Book Review: The Jazz Standards

A few months ago I stumbled across a review for a book that provided background information to a wealth of jazz standards. Written by Ted Gioia and published by Oxford University Press – I had high hopes for this book and I’ve not been disappointed.

Finding out information behind jazz compositions can be hard sometimes. There is often confusion over who wrote a piece e.g. Miles Davis’ claim to have written ‘Donna Lee’ and ‘Caravan’ being mistaken as a Duke Ellington composition. The book looks at this type of background information for 250 jazz standards. Background is often linked to the songs meaning, key versions and how the song developed through performance and recording. My main  reason for buying it was to look at gaps in my own repertoire and to have more knowledge about the tunes that I perform. Little facts that Ted has included will certainly prove useful when talking to audiences at gigs! A good example is the background to ‘Stompin’ at the Savoy’. The song about a dance-hall in New York that was so popular they had to replace the floor every three years.

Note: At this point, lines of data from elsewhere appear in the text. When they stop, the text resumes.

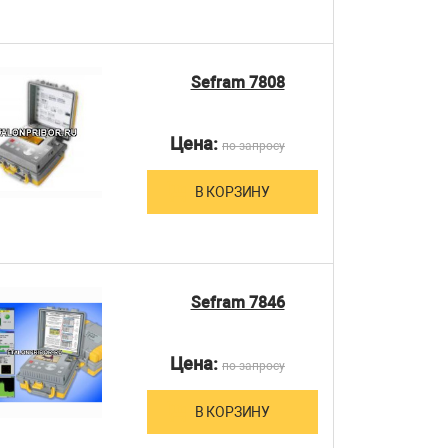
Sefram 7808
Цена:
по запросу
В КОРЗИНУ
Sefram 7846
Цена:
по запросу
В КОРЗИНУ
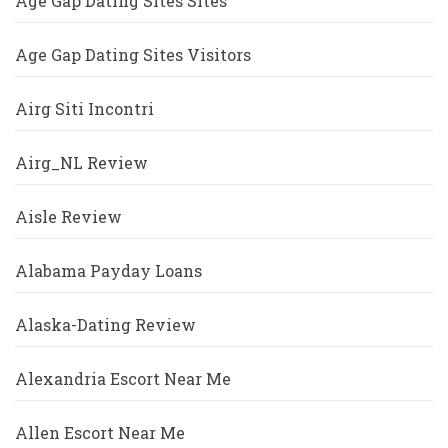
Age Gap Dating Sites Sites
Age Gap Dating Sites Visitors
Airg Siti Incontri
Airg_NL Review
Aisle Review
Alabama Payday Loans
Alaska-Dating Review
Alexandria Escort Near Me
Allen Escort Near Me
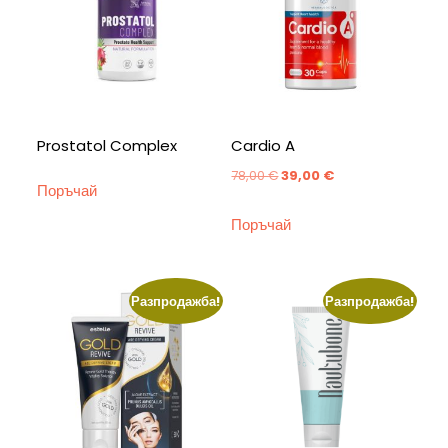
Prostatol Complex
Cardio A
Original
Текущата
78,00
€
39,00
€
Поръчай
price
цена
Поръчай
was:
е:
78,00 €.
39,00 €.
Разпродажба!
Разпродажба!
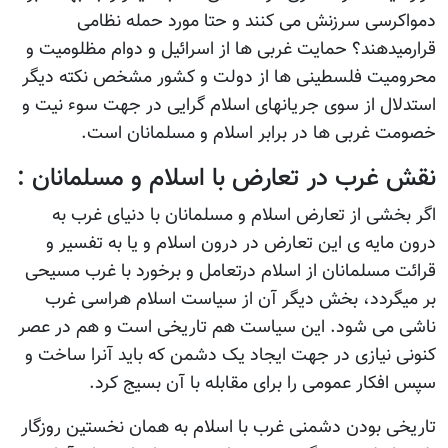
دمواکرسی سرزنش می کنند و حتا مورد حمله نظامی
قرارمیدهند؟ حمایت غربی ها از اسرائیل و دوام مظلومیت و
محرومیت فلسطینی ها از دولت و کشور مشخص نکته دیگر
استدلال از سوی جریانهای اسلام گرایی در جهت سوء نیت و
خصومت غربی ها در برابر اسلام و مسلمانان است.
نقش غرب در تعارض با اسلام و مسلمانان :
اگر بخشی از تعارض اسلام و مسلمانان با دنیای غرب به
درون مایه ی این تعارض در درون اسلام و یا به تفسیر و
قرائت مسلمانان از اسلام درتعامل و برخورد با غرب مسیحی
بر میگردد، بخش دیگر آن از سیاست اسلام هراسی غرب
ناشی می شود. این سیاست هم تاریخی است و هم در عصر
کنونی نیازی در جهت ایجاد یک دشمن که باید آنرا ساخت و
سپس افکار عمومی را برای مقابله با آن بسیج کرد.
تاریخی بودن دشمنی غرب با اسلام به همان نخستین روزگار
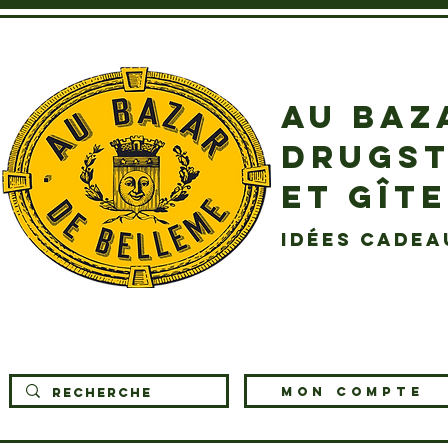
AU BAZ
DRUGST
ET GÎT
idées cadea
MON COMPTE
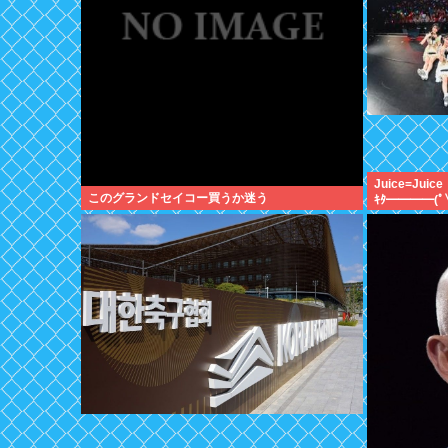
Juice=Ju
このグランドセイコー買うか迷う
ｷﾀ━━━━(ﾟ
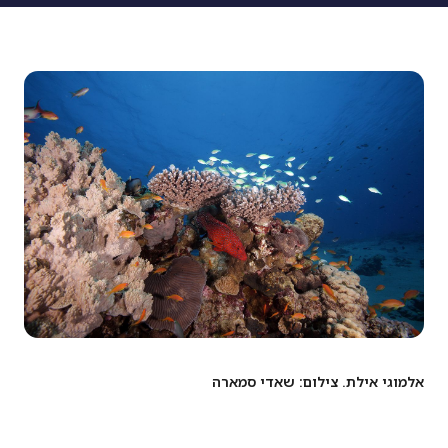
אלמוגי אילת. צילום: שאדי סמארה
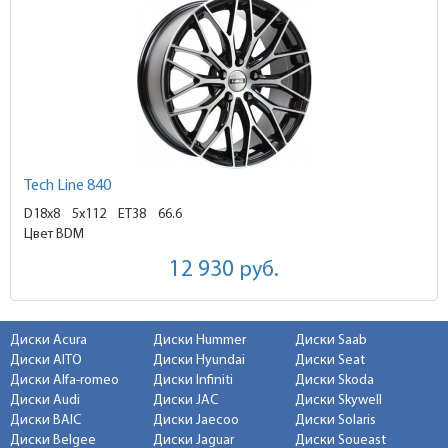
Tech Line 840
D18x8
5x112 ET38
66.6
Цвет BDM
12 930
руб.
Диски Acura
Диски Hummer
Диски Saab
Диски AITO
Диски Hyundai
Диски Seat
Диски Alfa-romeo
Диски Infiniti
Диски Skoda
Диски Audi
Диски JAC
Диски Skywell
Диски BAIC
Диски Jaecoo
Диски Solaris
Диски Belgee
Диски Jaguar
Диски Soueast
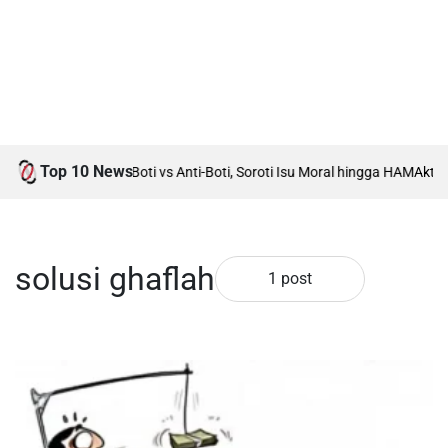
Top 10 News
 Tuan Rumah Debat Boti vs Anti-Boti, Soroti Isu Moral hingga HAM
Aktivi
solusi ghaflah
1 post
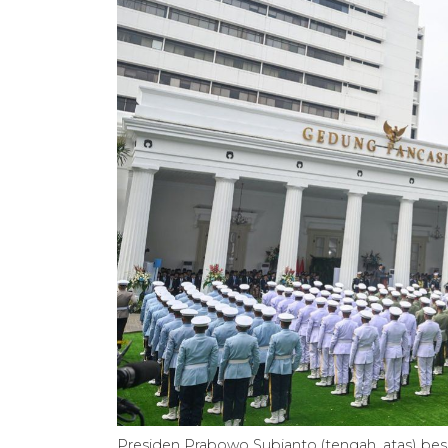
Presiden Prabowo Subianto (tengah, atas) beser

So far I’ve found the book to be a good starting point when learning a new song. The recommended listening is very helpful and good way to familiarize yourself with the changes. The only improvement I would make is perhaps having the changes and melody for reference. This isn’t a book you will pick up and read in one go, but more of a reference book. There is very little harmonic analysis, which is a shame, as this book is more like a biography of each tune. Gioia shows the reader how a song has developed, with the original composer having no control over how their tune is re-worked. I think musicians and fans alike would appreciate this book, it’s well researched and I’m sure it will be a regular point of reference for me.